**Data to use**
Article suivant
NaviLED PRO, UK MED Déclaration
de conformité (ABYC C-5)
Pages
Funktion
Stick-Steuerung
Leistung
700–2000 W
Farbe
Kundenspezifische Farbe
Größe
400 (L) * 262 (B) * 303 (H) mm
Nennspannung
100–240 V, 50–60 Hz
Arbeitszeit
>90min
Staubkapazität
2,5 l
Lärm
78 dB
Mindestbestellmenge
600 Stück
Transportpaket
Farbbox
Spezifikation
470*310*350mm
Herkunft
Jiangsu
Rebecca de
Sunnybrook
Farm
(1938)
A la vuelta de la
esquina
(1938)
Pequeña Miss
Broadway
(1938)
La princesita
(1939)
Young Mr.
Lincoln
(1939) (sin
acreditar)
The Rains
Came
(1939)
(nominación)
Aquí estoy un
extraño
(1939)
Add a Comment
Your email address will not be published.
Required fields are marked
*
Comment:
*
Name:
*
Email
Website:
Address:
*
...
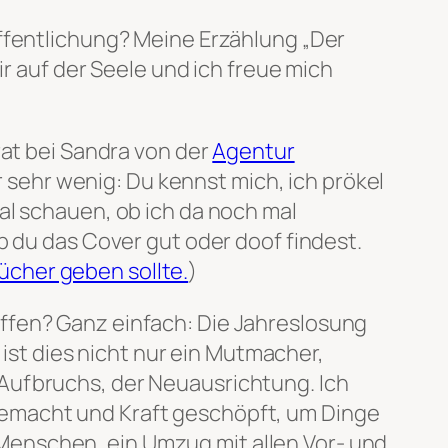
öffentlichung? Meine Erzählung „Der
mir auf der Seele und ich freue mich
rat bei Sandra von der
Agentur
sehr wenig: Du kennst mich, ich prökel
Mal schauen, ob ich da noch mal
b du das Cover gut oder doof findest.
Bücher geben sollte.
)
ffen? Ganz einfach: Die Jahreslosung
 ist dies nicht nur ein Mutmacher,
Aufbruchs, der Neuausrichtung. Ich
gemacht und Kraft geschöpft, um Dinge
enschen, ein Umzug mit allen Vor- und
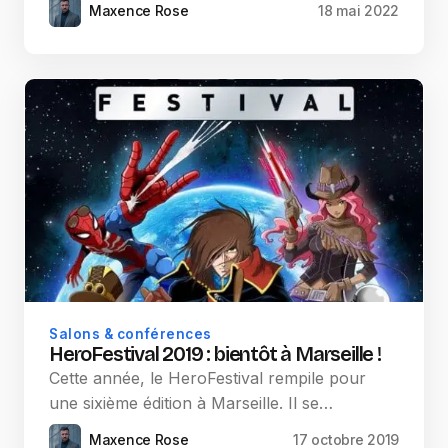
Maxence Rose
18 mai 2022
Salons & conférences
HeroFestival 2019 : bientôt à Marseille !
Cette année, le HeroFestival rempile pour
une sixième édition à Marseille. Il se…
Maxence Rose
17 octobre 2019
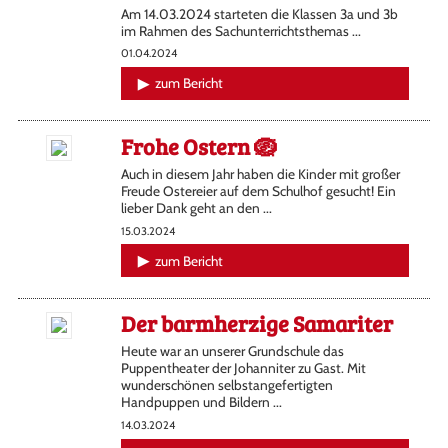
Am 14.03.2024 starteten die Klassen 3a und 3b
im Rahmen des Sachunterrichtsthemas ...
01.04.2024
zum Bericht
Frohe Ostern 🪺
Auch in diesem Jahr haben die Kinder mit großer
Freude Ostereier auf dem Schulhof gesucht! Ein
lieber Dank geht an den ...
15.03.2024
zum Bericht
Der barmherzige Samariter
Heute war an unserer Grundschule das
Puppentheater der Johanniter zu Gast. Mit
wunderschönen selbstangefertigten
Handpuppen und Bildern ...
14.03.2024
...
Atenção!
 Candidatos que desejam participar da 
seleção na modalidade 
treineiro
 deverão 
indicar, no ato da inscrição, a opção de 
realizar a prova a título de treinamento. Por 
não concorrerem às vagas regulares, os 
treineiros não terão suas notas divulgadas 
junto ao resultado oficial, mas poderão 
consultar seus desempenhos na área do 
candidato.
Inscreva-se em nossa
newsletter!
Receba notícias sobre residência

**Work task**
How many lines of the items contain the string "HeroFestival"? Matches must have the same case. Reply with the number alone.

**Answer below**
2